• What to produce
Copy out the entries below line for line, including the diff marks, but leave out the pictures.

--- start ---

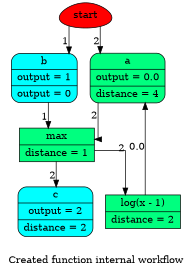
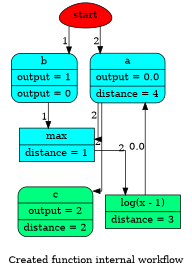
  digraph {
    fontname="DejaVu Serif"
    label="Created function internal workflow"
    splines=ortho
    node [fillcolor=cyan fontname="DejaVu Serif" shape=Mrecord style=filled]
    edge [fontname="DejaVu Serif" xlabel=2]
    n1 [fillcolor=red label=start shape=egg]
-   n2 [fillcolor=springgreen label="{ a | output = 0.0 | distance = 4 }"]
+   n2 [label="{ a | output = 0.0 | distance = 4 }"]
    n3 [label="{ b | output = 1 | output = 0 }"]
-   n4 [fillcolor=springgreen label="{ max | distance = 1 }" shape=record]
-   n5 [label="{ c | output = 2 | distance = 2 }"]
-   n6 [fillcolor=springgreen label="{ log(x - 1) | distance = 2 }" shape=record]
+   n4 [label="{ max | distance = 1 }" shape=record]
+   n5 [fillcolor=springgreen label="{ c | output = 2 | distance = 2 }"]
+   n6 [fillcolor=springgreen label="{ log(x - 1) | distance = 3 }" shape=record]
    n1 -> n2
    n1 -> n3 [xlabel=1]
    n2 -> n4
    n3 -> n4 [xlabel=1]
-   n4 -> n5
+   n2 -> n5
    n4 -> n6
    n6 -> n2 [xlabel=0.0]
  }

--- end ---

• Solution to the problem
  digraph {
    fontname="DejaVu Serif"
    label="Created function internal workflow"
    splines=ortho
    node [fillcolor=cyan fontname="DejaVu Serif" shape=Mrecord style=filled]
    edge [fontname="DejaVu Serif" xlabel=2]
    n1 [fillcolor=red label=start shape=egg]
-   n2 [fillcolor=springgreen label="{ a | output = 0.0 | distance = 4 }"]
+   n2 [label="{ a | output = 0.0 | distance = 4 }"]
    n3 [label="{ b | output = 1 | output = 0 }"]
-   n4 [fillcolor=springgreen label="{ max | distance = 1 }" shape=record]
-   n5 [label="{ c | output = 2 | distance = 2 }"]
-   n6 [fillcolor=springgreen label="{ log(x - 1) | distance = 2 }" shape=record]
+   n4 [label="{ max | distance = 1 }" shape=record]
+   n5 [fillcolor=springgreen label="{ c | output = 2 | distance = 2 }"]
+   n6 [fillcolor=springgreen label="{ log(x - 1) | distance = 3 }" shape=record]
    n1 -> n2
    n1 -> n3 [xlabel=1]
    n2 -> n4
    n3 -> n4 [xlabel=1]
-   n4 -> n5
+   n2 -> n5
    n4 -> n6
    n6 -> n2 [xlabel=0.0]
  }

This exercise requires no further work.